CONJUNTURA INTERNACIONAL

Trump segue reforçando discurso que levou à invasão do Capitólio, diz analista

Três anos após ataques em Washington, professor Carlos Gustavo Poggio analisa seus efeitos políticos na corrida americana e compara com as consequências do 8 de janeiro no Brasil

Em 6 de janeiro de 2021, uma multidão invadiu o Capitólio, sede do Legislativo dos EUA  -  (crédito: REUTERS/Shannon Stapleton)
Em 6 de janeiro de 2021, uma multidão invadiu o Capitólio, sede do Legislativo dos EUA - (crédito: REUTERS/Shannon Stapleton)
Multidão com bandeiras dos EUA em frente a estrutura externa do Capitólio
REUTERS/Shannon Stapleton
Em 6 de janeiro de 2021, uma multidão invadiu o Capitólio, sede do Legislativo dos EUA

Este 6 de janeiro marca o aniversário de três anos da invasão do Capitólio, em Washington, por apoiadores do então presidente americano Donald Trump, inconformados com sua derrota na tentativa de reeleição.

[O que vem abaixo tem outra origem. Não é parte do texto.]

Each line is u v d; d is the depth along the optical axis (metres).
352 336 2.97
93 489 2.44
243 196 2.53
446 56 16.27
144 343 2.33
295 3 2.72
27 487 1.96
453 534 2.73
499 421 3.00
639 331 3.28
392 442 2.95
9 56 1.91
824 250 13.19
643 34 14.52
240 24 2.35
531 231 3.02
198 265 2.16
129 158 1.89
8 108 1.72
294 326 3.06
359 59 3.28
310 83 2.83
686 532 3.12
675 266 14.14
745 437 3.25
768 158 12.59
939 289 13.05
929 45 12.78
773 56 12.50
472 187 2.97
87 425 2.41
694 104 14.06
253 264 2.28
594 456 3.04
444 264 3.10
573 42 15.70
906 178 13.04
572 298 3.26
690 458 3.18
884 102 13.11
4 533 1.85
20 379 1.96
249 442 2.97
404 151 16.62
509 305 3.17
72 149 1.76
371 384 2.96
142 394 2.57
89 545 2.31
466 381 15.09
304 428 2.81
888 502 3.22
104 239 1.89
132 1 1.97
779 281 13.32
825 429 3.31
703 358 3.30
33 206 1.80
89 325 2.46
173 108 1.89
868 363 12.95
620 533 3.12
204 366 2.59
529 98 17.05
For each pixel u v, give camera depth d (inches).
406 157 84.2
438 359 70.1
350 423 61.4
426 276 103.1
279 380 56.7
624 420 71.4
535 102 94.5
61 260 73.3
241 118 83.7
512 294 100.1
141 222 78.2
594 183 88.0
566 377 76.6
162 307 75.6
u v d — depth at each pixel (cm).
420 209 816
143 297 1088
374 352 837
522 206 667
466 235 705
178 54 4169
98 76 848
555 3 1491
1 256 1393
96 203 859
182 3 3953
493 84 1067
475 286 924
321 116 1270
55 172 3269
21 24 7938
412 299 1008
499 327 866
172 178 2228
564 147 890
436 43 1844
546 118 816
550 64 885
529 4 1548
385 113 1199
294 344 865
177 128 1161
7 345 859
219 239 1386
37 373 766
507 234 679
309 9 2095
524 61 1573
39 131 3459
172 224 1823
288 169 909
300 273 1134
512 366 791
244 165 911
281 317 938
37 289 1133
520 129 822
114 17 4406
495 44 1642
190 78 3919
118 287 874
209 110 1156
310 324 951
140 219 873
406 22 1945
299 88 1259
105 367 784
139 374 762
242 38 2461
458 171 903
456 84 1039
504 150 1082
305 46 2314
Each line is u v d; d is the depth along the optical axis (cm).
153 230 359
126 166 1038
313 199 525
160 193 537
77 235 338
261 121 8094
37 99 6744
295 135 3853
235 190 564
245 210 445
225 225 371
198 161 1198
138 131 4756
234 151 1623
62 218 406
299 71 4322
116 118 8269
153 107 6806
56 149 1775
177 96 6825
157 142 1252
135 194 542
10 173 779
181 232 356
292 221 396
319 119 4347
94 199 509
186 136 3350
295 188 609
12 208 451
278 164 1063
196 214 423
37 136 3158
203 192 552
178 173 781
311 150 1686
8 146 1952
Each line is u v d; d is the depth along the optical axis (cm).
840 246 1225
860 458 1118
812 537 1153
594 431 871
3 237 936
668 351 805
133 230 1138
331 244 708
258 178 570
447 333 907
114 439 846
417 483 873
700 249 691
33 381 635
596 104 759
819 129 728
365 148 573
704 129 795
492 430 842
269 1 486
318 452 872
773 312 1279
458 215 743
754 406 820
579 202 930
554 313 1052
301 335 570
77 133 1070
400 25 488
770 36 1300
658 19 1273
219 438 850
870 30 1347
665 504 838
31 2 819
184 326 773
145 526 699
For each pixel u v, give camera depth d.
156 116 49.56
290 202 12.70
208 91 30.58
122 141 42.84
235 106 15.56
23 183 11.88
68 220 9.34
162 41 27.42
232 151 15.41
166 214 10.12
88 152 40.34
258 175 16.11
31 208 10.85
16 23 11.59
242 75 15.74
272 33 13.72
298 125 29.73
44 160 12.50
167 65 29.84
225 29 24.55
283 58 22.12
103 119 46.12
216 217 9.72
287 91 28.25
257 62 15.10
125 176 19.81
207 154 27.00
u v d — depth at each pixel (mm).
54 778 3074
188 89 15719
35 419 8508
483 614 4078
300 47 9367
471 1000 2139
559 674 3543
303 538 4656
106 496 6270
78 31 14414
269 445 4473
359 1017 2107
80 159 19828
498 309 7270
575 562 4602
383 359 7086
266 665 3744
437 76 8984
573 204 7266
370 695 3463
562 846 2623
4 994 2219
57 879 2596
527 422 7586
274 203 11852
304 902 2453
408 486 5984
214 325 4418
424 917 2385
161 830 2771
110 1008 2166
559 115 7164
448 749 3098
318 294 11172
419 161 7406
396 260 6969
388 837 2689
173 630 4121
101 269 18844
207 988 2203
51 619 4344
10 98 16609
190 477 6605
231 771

Dois dias depois, o Brasil lembra o primeiro ano após os eventos de 8 de janeiro de 2023, quando apoiadores do ex-presidente Jair Bolsonaro, também descontentes com sua derrota nas urnas, invadiram e depredaram prédios do governo na Praça dos Três Poderes, em Brasília.

Apesar das semelhanças entre os dois episódios, Estados Unidos e Brasil ainda lidam com suas consequências de maneira diferente, aponta o analista Carlos Gustavo Poggio, especialista em relações Brasil-EUA e professor de Relações Internacionais do Berea College, no Estado americano do Kentucky.

Em entrevista à BBC News Brasil, Poggio afirma que, passados três anos da invasão de 6 de janeiro de 2021, os Estados Unidos veem uma queda na qualidade de sua democracia.

Nos Estados Unidos, conforme o professor, “a esperança para tentar recuperar um pouco a confiança nas normas democráticas e a saúde da democracia norte-americana foi perdida” no momento em que o Senado inocentou Trump em seu segundo processo de impeachment, instaurado após a invasão e poucos dias antes do fim de seu mandato.

Já no Brasil houve uma reação muito mais forte das instituições após o 8 de janeiro, “visto com um certo horror, inclusive por bolsonaristas”, segundo o analista.

Pessoas acusadas de participar das invasões foram presas e condenadas nos dois países, e tanto Trump quanto Bolsonaro foram alvo de investigações na Justiça. Mas, até agora, os dois ex-presidentes tiveram destinos distintos.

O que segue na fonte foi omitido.